Gopherium’s authentication is five bricks with one dependency direction. Each layer consumes the one below it and none of them knows your application exists.

@gopherium/react-auth React client: gate, hooks, screens, test harness
│ speaks JSON to
authkit HTTP transport: handlers, middleware, cookie
│ persists through
authkit/postgres gouncer.Store in a schema of its own
│ implements
gouncer pure primitives: users, passwords, sessions
authkit/ratelimit wraps the login route, independent of all of them

gouncer is the pure core: validated user construction, argon2id password hashing and verification, session issuance, token hashing, and the Store interface with its sentinel errors. Its dependencies are the standard library, google/uuid, and golang.org/x/crypto, enforced by a lint rule. It owns none of your HTTP layer.

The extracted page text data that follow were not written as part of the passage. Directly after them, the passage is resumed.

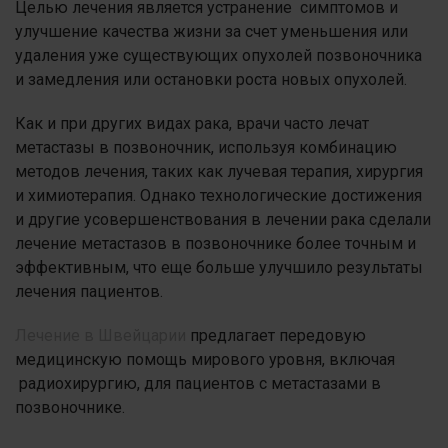
Целью лечения является устранение симптомов и
улучшение качества жизни за счет уменьшения или
удаления уже существующих опухолей позвоночника
и замедления или остановки роста новых опухолей.
Как и при других видах рака, врачи часто лечат
метастазы в позвоночник, используя комбинацию
методов лечения, таких как лучевая терапия, хирургия
и химиотерапия. Однако технологические достижения
и другие усовершенствования в лечении рака сделали
лечение метастазов в позвоночнике более точным и
эффективным, что еще больше улучшило результаты
лечения пациентов.
Лечение в Швейцарии
предлагает передовую
медицинскую помощь мирового уровня, включая
радиохирургию, для пациентов с метастазами в
позвоночнике.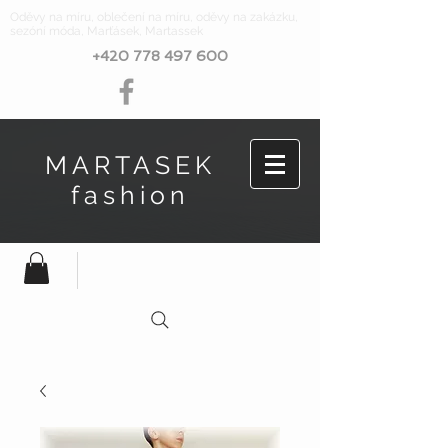
Oděvy na míru, oblečení na míru, oděvy na zakázku,
sezóní móda, Marťásek, Martassek
+420 778 497 600
MARTASEK
fashion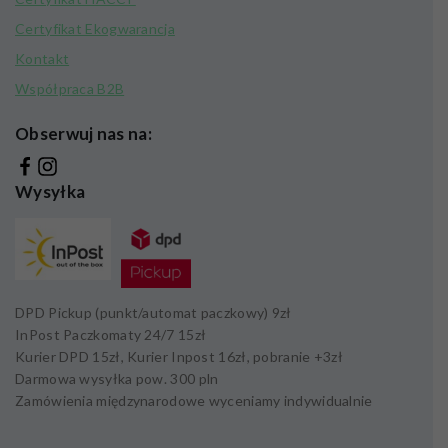
Certyfikat Ekogwarancja
Kontakt
Współpraca B2B
Obserwuj nas na:
Wysyłka
DPD Pickup (punkt/automat paczkowy)
9zł
InPost Paczkomaty 24/7
15zł
Kurier DPD
15zł,
Kurier Inpost
16zł
, pobranie +
3zł
Darmowa wysyłka pow.
300 pln
Zamówienia międzynarodowe wyceniamy indywidualnie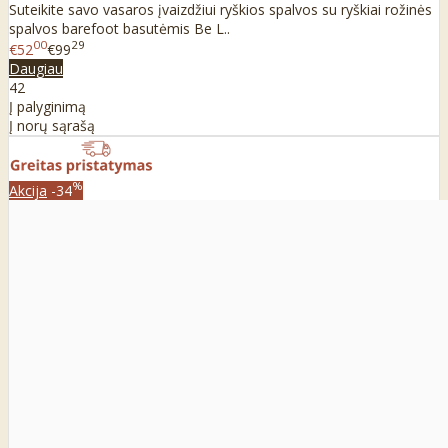
Suteikite savo vasaros įvaizdžiui ryškios spalvos su ryškiai rožinės
spalvos barefoot basutėmis Be L..
00
29
€52
€99
Daugiau
42
Į palyginimą
Į norų sąrašą
%
Akcija
-34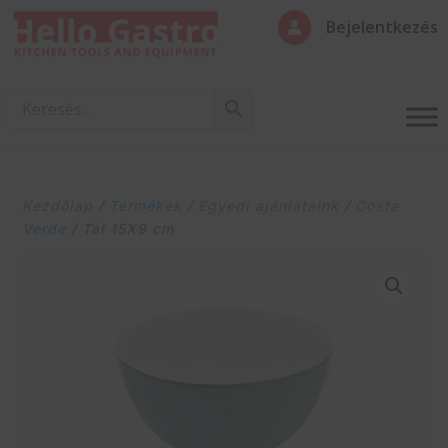
Bejelentkezés

Kezdőlap
/
Termékek
/
Egyedi ajánlataink
/
Costa
Verde
/ Tál 15X9 cm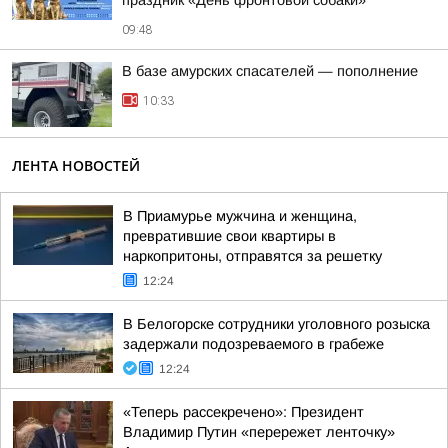
праздник «День фронтовой собаки»
09:48
В базе амурских спасателей — пополнение
10:33
ЛЕНТА НОВОСТЕЙ
В Приамурье мужчина и женщина,
превратившие свои квартиры в
наркопритоны, отправятся за решетку
12:24
В Белогорске сотрудники уголовного розыска
задержали подозреваемого в грабеже
12:24
«Теперь рассекречено»: Президент
Владимир Путин «перережет ленточку»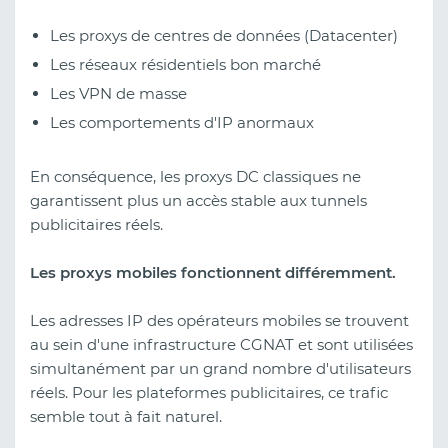
Les proxys de centres de données (Datacenter)
Les réseaux résidentiels bon marché
Les VPN de masse
Les comportements d'IP anormaux
En conséquence, les proxys DC classiques ne
garantissent plus un accès stable aux tunnels
publicitaires réels.
Les proxys mobiles fonctionnent différemment.
Les adresses IP des opérateurs mobiles se trouvent
au sein d'une infrastructure CGNAT et sont utilisées
simultanément par un grand nombre d'utilisateurs
réels. Pour les plateformes publicitaires, ce trafic
semble tout à fait naturel.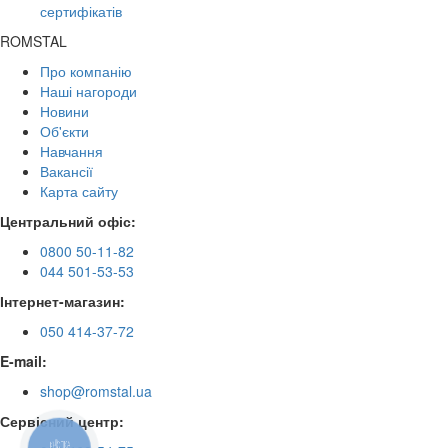
сертифікатів
ROMSTAL
Про компанію
Наші нагороди
Новини
Об'єкти
Навчання
Вакансії
Карта сайту
Центральний офіс:
0800 50-11-82
044 501-53-53
Інтернет-магазин:
050 414-37-72
E-mail:
shop@romstal.ua
Сервісний центр:
КНОПКА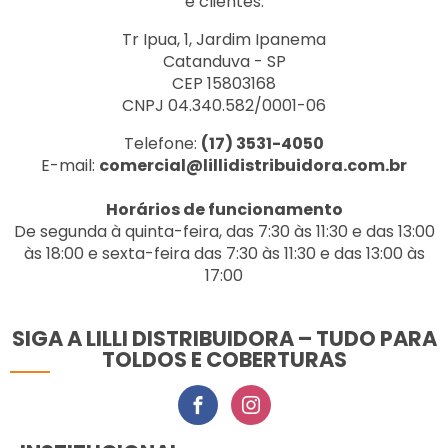
e clientes.
Tr Ipua, 1, Jardim Ipanema
Catanduva - SP
CEP 15803168
CNPJ 04.340.582/0001-06
Telefone:
(17) 3531-4050
E-mail:
comercial@lillidistribuidora.com.br
Horários de funcionamento
De segunda à quinta-feira, das 7:30 às 11:30 e das 13:00
às 18:00 e sexta-feira das 7:30 às 11:30 e das 13:00 às
17:00
SIGA A LILLI DISTRIBUIDORA – TUDO PARA
TOLDOS E COBERTURAS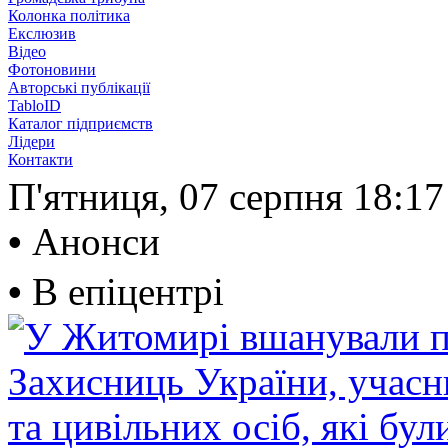
Колонка політика
Екслюзив
Відео
Фотоновини
Авторські публікації
TabloID
Каталог підприємств
Лідери
Контакти
П'ятниця, 07 серпня
18:17
•
Анонси
•
В епіцентрі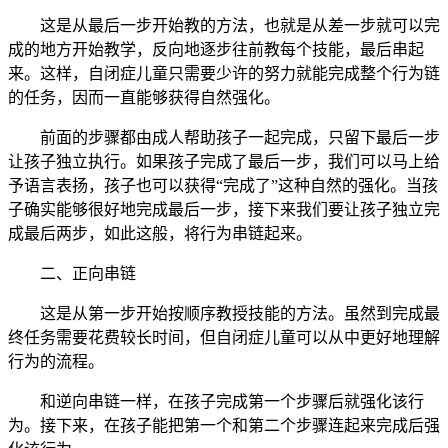
这是从最后一步开始教的方法，也就是从差一步就可以完
成的地方开始教学，反向地逐步往前教每个技能，最后串起
来。这样，自闭症儿童只需要少许的努力就能完成整个行为链
的任务，因而一直能够获得自然强化。
前面的步骤都由成人帮助孩子一起完成，只留下最后一步
让孩子独立执行。如果孩子完成了最后一步，我们可以马上给
予语言表扬，孩子也可以获得“完成了”这种自然的强化。当孩
子确实能够很好地完成最后一步，接下来我们要让孩子独立完
成最后两步，如此这般，将行为串链起来。
二、正向串链
这是从第一步开始按顺序教授技能的方法。虽然到完成最
终任务需要花费较长时间，但自闭症儿童可以从中更好地理解
行为的流程。
和逆向串链一样，在孩子完成第一个步骤后就强化该行
为。接下来，在孩子能把第一个和第二个步骤连起来完成后强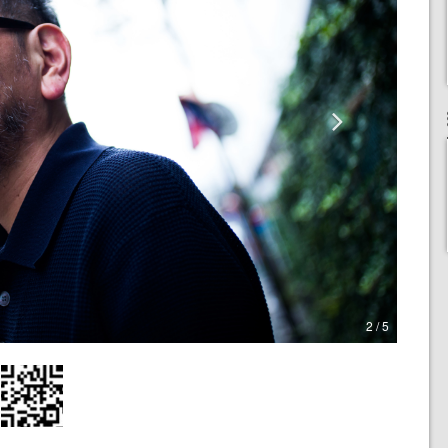
2 / 5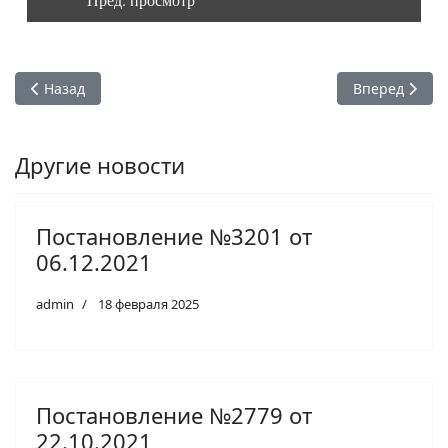
Предыдущий: Постановление №373 от 18.03.2022
Следующий: П
Назад
Вперед
Другие новости
Постановление №3201 от
06.12.2021
admin
18 февраля 2025
Постановление №2779 от
22.10.2021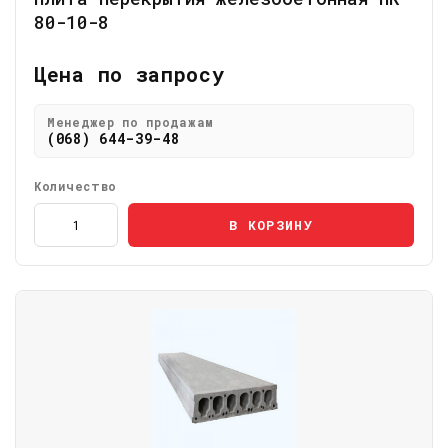
80-10-8
Цена по запросу
Менеджер по продажам
(068) 644-39-48
Количество
В КОРЗИНУ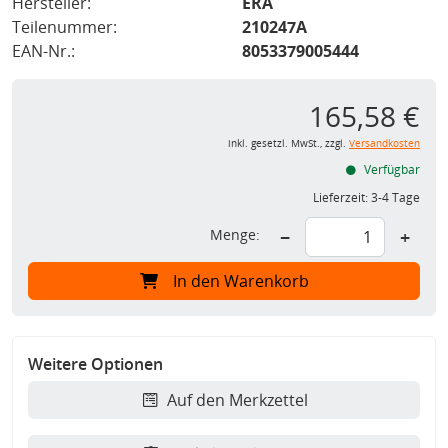
Hersteller:
ERA
Teilenummer:
210247A
EAN-Nr.:
8053379005444
165,58 €
inkl. gesetzl. MwSt., zzgl.
Versandkosten
Verfügbar
Lieferzeit:
3-4 Tage
Menge:
−
+
In den Warenkorb
Weitere Optionen
Auf den Merkzettel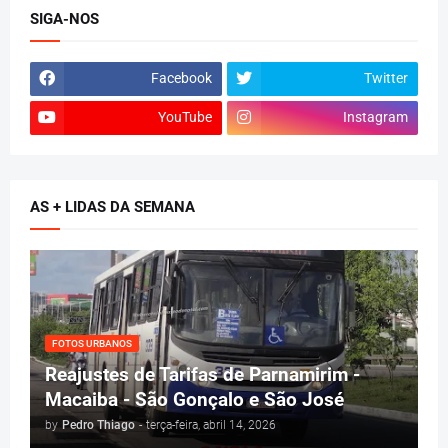
SIGA-NOS
Facebook
Twitter
YouTube
Instagram
AS + LIDAS DA SEMANA
FOTOS URBANOS
Reajustes de Tarifas de Parnamirim -
Macaiba - São Gonçalo e São José
by
Pedro Thiago
-
terça-feira, abril 14, 2026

authkit is that HTTP layer, shared instead of re-typed: login, logout, and session handlers, the RequireSession middleware, the __Host- cookie, the user administration surface, a session garbage collector, and a bootstrap helper. It exports handlers and middleware, never a router.

authkit/postgres implements the store in PostgreSQL, inside a schema it owns outright, so it composes into your database without touching your migrations.

authkit/ratelimit budgets failed logins per client IP, with the reverse-proxy trust model that makes per-IP meaningful behind a proxy.

@gopherium/react-auth is the browser side: a session-aware gate, hooks, typed errors, a WordPress-Design-System skin, an admin UI, and an msw-based test harness.

The layering exists so you can stop at any line:

  • Bring your own transport and take only gouncer. Its README documents the integrator obligations the higher bricks otherwise absorb.
  • Take authkit with your own database by implementing the five-method gouncer.Store against anything that persists.
  • Take everything, and your integration is the Quickstart.

A login exchanges credentials for an opaque token, delivered once in a __Host- cookie and stored only as a digest. Every protected request resolves the cookie to a user through the store, and everything downstream of RequireSession sees an Identity carrying no credential material. Disabling a user revokes their sessions in the same transaction. Expired sessions are swept on an interval. Failed logins are rate limited per client IP and cost the same for known and unknown emails. The security model page walks each of those claims.